**What to work on:**
How would the forum thread on square numbers of the form ⌊n√2⌋ continue? Write what comes after its final sentence.

**Passage to read:**
[Start of section]
Is it true that there are infinitely many square numbers of the form $\lfloor n\sqrt{2}\rfloor$?

Question

Is it true that there are infinitely many square numbers in the sequence $\left \lfloor n \sqrt{2} \right \rfloor $ with $n$ is a whole number? If not, how can we prove it?

Answer 1

Interesting question. Beatty sequences give that every positive natural number is either of the form $\lfloor \sqrt{2}\,a\rfloor$ or of the form $\lfloor (2+\sqrt{2})\,b\rfloor$, for some $a,b\in\mathbb{N}$. If we assume that only a finite number of squares belong to the first sequence, we have that every large enough square is of the form $\lfloor (2+\sqrt{2})\,b\rfloor$ for some $b\in\mathbb{N}$. Now we may use the general properties of continued fractions to derive a contradiction. We have that $$ \sqrt{2}=[1;2,2,2,2,\ldots] $$ and if $\left\{\frac{p_k}{q_k}\right\}$ is the sequence of convergents of such continued fraction, $$ q_k^2 \sqrt{2}-p_k q_k = \frac{(-1)^k}{2\sqrt{2}}+o(1) $$ as $k\to +\infty$. Similarly, $$ \frac{1}{2+\sqrt{2}}=[0;3,2,2,2,\ldots] $$ and if $\left\{\frac{p_k}{q_k}\right\}$ is the sequence of convergents of such continued fraction, $$ \frac{q_k^2}{2+\sqrt{2}}-p_k q_k = \frac{(-1)^k}{2\sqrt{2}}+o(1) $$ as $k\to +\infty$. Assuming that $q_k^2$ belongs to the complementary Beatty sequence we get $$ b \leq \frac{q_k^2}{2+\sqrt{2}} \leq b+\frac{1}{2+\sqrt{2}},\qquad b\in\mathbb{N} $$ which contradicts the previous statement if $k$ is large and odd.
[End of section]
**Dataset extract:**
[Start of section]
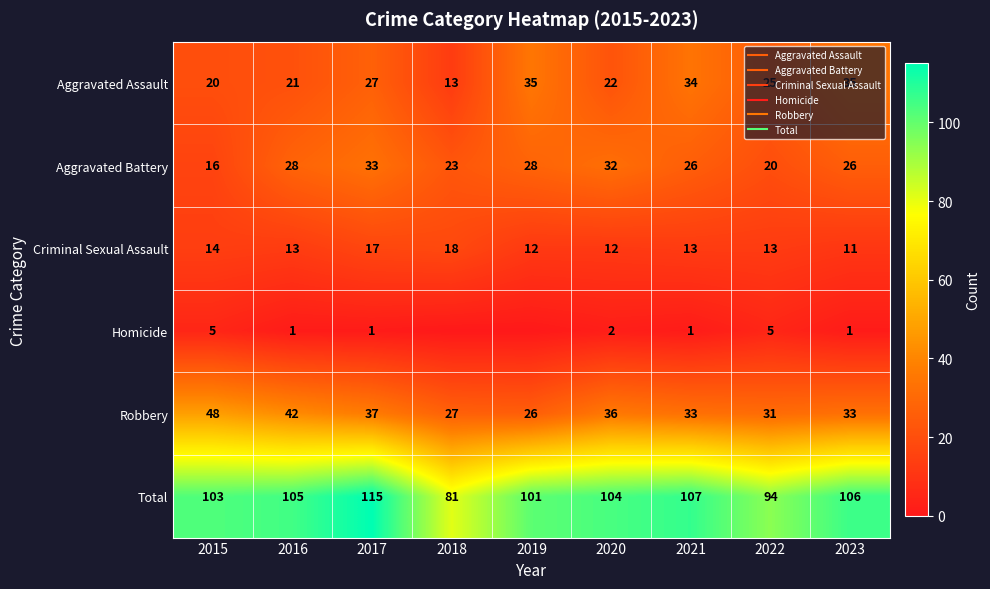

How many data points does each series have?

9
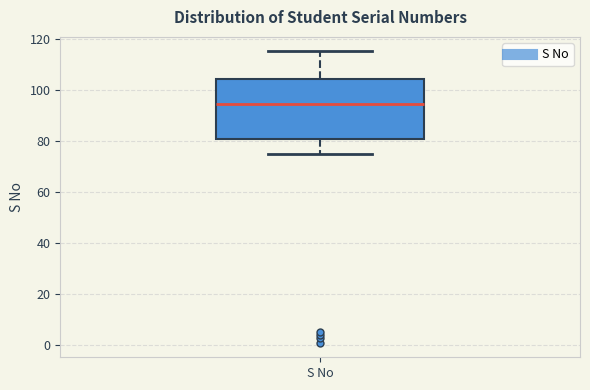

Transcribe this box plot: give where the median line is, the range the box spans, and where the two whiskers end, as read against the y-axis. The values are not printed on the chart, so give them approximately, as read against the axis.

median 94, box 80 to 104, whiskers 76 to 116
[End of section]
**Written response:**
The same argument works also by switching the roles of the original Beatty sequence and its complementary sequence. In particular we have that

There are infinite squares of the form $\lfloor \sqrt{2}\,a\rfloor$ and infinite squares of the form $\lfloor \left(2+\sqrt{2}\right)\,b\rfloor$. Every non-zero square is represented by exactly one of such forms.

A more advanced approach is proving that the set $\{\lfloor n\sqrt{2}\rfloor:n\geq 0\}$ contains a difference set $S-S$ where $S\subset\mathbb{N}$ has a positive density. Indeed, by the Furstenberg-Sárközy theorem there are infinite squares in any difference set of the previous form. This is the quantitative version of the fact that the squares form a Heilbronn set, i.e. a neighbourhood of zero in the Bohr topology.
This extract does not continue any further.